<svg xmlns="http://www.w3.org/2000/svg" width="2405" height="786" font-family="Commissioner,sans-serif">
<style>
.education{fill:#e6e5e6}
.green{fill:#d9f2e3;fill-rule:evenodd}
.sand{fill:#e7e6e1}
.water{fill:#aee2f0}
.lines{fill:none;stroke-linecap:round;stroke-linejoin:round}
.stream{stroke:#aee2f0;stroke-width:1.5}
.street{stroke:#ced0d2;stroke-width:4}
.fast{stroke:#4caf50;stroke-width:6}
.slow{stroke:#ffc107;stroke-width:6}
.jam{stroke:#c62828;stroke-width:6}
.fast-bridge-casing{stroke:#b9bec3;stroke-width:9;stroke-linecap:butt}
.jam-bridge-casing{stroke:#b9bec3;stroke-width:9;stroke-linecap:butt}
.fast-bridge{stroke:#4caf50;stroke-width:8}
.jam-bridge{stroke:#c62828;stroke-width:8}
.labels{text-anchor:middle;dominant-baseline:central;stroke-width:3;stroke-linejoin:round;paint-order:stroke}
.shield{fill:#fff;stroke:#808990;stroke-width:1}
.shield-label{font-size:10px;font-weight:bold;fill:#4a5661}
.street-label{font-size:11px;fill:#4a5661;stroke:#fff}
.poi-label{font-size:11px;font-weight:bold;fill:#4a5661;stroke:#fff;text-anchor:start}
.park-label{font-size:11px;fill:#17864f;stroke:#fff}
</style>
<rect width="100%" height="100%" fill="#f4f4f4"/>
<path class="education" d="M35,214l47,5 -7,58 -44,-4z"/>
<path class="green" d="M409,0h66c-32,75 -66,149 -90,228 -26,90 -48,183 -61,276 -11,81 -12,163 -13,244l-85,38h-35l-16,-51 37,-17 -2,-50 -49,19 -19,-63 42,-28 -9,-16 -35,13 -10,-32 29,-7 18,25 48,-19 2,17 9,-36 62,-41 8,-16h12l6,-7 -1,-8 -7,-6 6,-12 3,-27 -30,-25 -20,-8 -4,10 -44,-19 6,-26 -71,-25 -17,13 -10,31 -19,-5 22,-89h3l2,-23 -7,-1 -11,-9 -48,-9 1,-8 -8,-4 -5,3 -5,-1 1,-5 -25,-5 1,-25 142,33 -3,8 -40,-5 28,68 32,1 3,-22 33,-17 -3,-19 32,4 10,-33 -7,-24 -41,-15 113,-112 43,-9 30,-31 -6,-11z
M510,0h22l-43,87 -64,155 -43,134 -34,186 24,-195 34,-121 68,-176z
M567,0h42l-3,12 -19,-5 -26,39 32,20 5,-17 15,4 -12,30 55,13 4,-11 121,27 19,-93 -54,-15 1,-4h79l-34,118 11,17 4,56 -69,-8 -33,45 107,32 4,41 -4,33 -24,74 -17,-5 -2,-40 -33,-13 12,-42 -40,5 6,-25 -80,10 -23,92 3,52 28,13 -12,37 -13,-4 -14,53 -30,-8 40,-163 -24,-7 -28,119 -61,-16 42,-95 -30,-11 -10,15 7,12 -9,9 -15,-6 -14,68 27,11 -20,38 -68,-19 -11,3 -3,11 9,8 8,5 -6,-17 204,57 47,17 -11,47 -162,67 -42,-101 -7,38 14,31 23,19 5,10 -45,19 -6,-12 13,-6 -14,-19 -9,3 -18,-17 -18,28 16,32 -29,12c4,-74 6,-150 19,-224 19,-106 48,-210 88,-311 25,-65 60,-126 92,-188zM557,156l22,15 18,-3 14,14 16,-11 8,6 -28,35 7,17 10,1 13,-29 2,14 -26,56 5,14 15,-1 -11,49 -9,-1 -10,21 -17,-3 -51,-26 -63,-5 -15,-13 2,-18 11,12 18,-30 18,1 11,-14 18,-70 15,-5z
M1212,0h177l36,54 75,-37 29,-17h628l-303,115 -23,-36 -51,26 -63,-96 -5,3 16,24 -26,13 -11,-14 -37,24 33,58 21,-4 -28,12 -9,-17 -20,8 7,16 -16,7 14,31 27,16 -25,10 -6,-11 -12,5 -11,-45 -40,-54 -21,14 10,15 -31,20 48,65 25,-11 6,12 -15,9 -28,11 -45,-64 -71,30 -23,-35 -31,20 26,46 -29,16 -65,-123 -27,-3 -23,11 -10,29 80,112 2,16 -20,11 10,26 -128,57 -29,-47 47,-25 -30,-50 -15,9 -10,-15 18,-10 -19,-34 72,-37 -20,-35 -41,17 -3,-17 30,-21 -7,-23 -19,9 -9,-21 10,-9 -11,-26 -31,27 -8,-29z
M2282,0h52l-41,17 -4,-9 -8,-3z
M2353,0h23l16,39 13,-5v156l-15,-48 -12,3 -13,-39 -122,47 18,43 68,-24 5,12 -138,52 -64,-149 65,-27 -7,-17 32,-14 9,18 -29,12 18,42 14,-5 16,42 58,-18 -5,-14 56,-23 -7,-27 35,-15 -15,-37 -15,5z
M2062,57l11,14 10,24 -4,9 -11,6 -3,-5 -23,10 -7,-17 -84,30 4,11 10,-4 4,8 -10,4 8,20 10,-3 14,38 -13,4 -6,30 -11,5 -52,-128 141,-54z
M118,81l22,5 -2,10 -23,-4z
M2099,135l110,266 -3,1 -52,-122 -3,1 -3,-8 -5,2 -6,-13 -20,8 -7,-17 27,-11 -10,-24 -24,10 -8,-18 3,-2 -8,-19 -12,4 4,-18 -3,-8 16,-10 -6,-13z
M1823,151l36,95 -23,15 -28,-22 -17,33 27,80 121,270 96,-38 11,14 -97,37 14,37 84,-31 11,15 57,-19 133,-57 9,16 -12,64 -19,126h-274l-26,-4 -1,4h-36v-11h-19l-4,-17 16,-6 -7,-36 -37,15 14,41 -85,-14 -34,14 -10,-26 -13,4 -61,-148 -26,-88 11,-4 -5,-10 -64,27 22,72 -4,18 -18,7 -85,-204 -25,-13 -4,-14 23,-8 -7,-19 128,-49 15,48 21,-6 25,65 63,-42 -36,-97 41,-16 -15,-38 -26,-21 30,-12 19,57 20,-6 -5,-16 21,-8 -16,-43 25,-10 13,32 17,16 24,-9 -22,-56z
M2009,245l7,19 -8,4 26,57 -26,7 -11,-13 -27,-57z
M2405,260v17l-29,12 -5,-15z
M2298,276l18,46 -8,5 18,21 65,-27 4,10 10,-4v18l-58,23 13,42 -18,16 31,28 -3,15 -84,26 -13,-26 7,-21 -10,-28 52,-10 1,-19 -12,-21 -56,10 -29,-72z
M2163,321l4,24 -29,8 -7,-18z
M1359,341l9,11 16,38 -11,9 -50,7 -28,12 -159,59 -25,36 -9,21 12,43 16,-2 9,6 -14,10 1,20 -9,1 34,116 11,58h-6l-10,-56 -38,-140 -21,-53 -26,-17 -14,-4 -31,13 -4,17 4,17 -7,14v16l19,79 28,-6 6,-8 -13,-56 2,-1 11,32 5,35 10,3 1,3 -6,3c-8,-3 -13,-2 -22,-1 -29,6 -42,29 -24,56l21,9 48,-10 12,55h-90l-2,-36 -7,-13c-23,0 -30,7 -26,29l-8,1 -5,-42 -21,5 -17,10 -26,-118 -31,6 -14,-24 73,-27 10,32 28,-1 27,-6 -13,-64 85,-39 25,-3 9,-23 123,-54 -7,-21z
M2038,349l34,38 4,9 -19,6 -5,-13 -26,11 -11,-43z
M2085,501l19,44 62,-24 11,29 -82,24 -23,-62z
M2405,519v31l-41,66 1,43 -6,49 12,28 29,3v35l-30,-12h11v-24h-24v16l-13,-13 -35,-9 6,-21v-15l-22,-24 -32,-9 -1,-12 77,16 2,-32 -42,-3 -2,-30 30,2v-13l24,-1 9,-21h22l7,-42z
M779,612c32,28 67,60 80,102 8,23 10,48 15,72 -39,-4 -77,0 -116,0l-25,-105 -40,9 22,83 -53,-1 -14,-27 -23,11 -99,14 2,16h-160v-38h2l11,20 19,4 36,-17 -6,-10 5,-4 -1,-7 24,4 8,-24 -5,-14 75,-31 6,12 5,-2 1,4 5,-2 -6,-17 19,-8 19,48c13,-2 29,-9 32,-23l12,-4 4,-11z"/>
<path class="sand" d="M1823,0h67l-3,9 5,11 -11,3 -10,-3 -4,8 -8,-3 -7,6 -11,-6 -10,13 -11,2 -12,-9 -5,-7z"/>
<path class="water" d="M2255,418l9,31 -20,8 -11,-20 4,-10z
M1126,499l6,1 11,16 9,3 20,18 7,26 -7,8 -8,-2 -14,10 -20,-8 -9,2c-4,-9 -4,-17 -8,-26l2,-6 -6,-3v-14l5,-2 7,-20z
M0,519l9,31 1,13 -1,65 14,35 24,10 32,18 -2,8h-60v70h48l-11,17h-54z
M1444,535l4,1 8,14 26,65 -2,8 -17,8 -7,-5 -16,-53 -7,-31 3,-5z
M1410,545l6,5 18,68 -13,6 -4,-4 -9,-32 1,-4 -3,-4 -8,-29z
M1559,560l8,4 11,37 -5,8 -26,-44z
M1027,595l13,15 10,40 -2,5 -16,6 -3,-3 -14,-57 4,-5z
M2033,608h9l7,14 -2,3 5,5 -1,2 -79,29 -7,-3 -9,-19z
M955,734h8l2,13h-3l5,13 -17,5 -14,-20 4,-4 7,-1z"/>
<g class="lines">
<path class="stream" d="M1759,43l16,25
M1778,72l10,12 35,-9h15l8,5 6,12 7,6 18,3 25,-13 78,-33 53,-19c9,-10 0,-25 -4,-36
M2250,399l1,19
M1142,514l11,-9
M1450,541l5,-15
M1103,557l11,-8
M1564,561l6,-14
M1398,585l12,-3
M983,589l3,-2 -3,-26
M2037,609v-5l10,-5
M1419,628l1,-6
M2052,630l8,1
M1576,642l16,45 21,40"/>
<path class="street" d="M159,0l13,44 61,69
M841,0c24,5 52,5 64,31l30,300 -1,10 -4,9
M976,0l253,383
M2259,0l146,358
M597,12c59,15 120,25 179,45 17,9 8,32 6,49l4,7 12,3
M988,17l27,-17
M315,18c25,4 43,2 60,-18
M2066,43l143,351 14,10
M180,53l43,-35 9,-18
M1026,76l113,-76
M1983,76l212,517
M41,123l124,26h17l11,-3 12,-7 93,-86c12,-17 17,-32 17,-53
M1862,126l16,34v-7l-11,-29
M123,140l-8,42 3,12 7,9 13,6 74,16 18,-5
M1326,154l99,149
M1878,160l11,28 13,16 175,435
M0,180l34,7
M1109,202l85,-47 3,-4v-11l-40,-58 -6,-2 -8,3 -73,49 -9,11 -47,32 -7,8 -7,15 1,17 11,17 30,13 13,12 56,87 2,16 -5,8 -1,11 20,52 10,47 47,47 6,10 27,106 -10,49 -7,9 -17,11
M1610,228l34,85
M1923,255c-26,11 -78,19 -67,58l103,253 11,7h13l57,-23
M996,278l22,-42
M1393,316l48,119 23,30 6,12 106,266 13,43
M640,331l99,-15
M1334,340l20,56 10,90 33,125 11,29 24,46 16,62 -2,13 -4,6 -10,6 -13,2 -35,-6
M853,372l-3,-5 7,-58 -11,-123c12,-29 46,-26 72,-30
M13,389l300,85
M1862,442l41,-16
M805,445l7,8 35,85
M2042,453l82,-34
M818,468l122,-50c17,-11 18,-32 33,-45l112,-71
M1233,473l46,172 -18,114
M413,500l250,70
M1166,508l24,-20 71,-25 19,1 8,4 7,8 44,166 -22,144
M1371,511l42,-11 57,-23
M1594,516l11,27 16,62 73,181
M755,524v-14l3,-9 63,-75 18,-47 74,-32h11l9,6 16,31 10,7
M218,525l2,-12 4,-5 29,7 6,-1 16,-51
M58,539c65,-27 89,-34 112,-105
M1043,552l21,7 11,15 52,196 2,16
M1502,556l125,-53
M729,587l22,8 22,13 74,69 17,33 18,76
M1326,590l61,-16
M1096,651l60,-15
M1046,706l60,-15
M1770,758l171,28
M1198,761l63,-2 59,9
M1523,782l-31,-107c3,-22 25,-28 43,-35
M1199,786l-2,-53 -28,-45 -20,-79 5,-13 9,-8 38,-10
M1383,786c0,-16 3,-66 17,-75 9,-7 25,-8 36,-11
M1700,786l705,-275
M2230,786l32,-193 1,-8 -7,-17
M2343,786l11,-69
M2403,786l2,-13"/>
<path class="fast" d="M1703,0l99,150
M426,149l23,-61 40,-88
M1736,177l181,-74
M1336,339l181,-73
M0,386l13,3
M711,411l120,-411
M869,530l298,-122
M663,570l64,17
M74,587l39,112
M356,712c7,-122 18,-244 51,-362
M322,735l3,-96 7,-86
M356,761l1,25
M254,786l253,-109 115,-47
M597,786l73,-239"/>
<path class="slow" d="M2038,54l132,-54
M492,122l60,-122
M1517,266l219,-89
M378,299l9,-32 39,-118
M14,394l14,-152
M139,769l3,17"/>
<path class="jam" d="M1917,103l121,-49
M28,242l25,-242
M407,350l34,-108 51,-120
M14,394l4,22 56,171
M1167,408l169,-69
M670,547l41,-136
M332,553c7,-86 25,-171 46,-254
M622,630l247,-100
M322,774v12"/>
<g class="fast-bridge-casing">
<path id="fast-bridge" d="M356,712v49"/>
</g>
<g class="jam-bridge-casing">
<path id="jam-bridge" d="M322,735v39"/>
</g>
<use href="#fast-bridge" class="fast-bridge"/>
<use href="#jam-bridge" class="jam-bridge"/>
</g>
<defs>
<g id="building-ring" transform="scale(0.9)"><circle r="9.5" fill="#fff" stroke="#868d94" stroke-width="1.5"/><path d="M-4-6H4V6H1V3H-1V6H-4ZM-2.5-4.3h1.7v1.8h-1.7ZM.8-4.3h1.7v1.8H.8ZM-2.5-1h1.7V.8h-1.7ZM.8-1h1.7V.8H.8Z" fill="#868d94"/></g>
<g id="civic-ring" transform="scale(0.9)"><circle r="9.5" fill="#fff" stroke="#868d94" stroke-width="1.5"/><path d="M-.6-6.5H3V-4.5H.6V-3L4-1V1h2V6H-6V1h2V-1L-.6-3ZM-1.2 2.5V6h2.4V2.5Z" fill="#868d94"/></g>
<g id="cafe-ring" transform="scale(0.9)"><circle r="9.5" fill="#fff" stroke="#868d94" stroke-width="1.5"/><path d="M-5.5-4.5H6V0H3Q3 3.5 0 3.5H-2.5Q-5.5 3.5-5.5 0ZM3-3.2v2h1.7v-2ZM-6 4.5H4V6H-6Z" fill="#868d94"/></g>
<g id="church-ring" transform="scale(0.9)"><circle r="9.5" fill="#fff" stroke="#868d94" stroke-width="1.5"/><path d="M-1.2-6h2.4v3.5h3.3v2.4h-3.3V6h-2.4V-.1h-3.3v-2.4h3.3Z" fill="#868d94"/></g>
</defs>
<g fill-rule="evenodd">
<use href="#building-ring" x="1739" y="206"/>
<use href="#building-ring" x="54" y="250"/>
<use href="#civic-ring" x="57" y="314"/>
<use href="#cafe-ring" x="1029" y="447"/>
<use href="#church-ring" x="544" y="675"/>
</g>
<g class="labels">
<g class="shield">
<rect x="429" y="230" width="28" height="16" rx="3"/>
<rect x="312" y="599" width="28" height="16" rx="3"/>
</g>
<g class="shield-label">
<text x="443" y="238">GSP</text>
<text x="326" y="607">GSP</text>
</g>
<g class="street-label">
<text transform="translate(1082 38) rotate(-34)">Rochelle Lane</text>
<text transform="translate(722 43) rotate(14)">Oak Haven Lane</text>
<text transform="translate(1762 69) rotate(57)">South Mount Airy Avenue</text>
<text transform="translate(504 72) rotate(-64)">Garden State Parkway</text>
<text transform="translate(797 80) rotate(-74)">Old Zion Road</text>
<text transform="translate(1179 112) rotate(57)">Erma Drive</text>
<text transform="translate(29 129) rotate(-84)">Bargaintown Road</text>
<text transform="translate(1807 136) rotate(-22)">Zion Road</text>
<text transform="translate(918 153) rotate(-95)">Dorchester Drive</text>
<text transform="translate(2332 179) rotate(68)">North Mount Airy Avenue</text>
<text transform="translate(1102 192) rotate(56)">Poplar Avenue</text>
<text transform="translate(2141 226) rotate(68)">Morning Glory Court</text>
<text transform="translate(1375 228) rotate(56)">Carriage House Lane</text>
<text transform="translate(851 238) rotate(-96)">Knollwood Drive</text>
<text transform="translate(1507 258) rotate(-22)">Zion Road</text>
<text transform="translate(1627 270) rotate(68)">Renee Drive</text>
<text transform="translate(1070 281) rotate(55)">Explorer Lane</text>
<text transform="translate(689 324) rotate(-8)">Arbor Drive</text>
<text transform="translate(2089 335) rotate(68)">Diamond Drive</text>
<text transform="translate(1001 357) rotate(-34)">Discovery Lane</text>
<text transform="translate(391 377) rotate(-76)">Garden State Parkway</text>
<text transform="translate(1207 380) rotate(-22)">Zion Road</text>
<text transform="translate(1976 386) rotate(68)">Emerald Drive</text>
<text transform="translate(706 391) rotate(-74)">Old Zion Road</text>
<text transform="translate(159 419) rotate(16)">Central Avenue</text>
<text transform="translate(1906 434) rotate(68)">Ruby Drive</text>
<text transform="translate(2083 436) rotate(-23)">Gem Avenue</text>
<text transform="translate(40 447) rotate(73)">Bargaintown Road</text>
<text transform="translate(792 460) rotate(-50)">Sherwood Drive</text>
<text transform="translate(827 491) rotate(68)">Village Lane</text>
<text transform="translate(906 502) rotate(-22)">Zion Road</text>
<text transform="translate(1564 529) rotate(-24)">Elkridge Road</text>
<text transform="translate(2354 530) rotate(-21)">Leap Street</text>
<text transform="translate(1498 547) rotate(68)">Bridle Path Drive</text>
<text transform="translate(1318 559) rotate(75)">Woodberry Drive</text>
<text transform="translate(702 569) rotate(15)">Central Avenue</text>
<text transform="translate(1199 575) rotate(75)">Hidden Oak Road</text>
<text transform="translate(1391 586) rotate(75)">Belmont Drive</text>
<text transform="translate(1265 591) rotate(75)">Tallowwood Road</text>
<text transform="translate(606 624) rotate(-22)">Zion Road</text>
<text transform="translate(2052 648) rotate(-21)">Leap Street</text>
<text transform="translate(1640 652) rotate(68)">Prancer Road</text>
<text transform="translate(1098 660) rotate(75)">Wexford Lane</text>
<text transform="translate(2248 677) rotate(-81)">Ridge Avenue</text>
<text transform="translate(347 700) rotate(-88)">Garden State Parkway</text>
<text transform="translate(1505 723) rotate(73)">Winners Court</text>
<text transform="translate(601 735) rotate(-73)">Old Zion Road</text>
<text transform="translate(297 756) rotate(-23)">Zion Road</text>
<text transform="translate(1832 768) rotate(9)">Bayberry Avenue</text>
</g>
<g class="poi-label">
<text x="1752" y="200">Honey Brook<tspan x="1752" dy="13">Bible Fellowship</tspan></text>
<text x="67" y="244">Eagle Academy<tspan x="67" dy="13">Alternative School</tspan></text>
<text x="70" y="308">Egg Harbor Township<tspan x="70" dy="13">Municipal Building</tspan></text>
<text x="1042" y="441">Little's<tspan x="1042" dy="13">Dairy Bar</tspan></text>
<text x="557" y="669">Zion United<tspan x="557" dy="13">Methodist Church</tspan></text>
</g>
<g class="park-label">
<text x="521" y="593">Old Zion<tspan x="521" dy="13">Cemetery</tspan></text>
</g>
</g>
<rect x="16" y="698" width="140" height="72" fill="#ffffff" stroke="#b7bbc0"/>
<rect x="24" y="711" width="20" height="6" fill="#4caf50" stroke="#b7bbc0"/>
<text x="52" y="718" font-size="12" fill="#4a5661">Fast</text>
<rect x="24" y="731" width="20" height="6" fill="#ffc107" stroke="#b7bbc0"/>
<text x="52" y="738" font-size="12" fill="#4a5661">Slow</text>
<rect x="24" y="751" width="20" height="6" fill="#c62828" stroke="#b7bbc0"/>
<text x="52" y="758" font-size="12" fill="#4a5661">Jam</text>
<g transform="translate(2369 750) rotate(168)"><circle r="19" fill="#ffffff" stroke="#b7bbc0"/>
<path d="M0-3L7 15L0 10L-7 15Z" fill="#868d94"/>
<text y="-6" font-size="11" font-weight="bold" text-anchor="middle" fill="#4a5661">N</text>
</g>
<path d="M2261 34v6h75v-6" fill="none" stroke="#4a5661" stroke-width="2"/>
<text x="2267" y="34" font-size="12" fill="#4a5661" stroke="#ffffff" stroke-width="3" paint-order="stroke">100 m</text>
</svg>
● ● ●
Exercise brief:
Copy every line of the data above in which the string "lines" appears.

Exercise output:
.lines{fill:none;stroke-linecap:round;stroke-linejoin:round}
<g class="lines">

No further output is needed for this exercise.